Your instructions
Copy every line from the data below in which the string "tabular" can be found.
-----
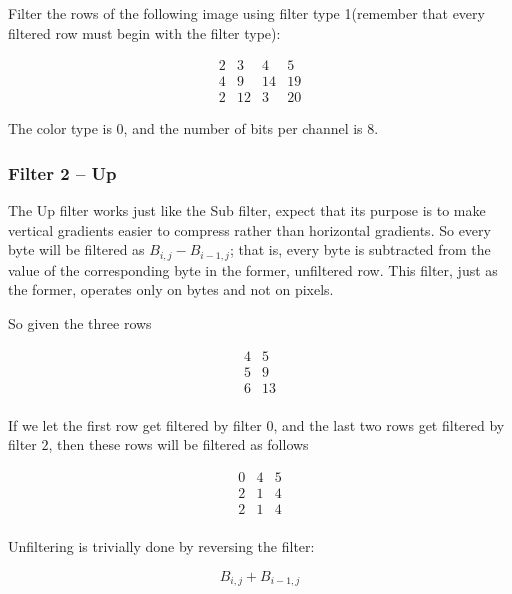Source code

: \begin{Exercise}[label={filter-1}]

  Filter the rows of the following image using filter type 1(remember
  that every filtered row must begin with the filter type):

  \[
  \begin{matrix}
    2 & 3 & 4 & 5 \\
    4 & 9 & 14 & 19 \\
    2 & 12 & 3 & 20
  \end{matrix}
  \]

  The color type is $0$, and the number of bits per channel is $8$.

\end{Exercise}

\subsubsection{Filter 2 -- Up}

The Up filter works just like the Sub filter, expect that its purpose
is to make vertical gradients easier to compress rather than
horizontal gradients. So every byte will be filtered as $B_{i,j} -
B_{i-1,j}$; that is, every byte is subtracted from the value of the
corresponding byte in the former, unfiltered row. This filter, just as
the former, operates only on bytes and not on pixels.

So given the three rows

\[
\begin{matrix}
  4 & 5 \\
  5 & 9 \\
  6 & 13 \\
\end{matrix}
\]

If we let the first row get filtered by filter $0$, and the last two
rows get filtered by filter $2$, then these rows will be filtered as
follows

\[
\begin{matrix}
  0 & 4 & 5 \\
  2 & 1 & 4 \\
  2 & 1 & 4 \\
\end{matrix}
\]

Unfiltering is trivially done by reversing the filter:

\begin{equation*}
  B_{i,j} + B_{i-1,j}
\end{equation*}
-----
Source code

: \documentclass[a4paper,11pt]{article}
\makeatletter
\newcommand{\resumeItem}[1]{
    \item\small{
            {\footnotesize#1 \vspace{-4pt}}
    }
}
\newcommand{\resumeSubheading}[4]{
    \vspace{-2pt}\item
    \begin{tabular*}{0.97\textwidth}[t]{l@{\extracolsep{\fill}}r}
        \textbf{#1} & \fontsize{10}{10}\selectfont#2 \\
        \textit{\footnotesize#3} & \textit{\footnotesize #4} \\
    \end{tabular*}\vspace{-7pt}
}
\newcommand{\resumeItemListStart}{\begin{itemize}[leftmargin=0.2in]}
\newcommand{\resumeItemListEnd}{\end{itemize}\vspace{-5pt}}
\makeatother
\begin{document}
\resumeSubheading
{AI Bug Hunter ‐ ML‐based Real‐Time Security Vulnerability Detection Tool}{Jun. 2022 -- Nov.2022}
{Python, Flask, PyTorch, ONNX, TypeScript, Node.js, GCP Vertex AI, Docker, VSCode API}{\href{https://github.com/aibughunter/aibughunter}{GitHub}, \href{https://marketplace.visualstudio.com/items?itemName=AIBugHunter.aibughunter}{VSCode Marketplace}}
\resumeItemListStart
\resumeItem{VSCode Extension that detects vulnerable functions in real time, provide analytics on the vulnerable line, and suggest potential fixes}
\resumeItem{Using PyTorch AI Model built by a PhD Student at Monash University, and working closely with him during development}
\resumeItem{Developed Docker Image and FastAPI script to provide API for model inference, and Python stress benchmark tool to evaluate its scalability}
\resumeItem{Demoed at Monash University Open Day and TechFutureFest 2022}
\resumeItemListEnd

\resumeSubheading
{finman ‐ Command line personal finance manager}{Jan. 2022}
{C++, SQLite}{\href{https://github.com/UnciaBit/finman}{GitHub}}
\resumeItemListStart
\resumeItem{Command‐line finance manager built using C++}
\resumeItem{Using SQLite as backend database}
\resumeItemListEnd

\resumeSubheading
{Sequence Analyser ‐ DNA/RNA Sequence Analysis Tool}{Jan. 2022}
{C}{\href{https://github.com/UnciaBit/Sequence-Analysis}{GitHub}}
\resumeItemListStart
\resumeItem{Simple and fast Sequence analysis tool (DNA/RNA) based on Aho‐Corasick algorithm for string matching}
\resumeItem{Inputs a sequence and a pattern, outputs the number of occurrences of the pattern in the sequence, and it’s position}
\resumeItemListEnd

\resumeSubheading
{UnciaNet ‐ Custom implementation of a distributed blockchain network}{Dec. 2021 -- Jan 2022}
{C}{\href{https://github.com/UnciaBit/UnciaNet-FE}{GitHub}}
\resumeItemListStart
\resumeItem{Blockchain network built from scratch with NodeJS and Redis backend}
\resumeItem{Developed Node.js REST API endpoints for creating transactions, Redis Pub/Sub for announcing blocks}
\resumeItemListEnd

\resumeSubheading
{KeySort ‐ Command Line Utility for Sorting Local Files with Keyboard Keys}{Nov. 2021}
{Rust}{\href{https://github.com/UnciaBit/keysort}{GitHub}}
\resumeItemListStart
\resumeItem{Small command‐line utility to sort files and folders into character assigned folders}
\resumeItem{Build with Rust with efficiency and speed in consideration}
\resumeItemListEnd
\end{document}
-----
Written solution
    \begin{tabular*}{0.97\textwidth}[t]{l@{\extracolsep{\fill}}r}
    \end{tabular*}\vspace{-7pt}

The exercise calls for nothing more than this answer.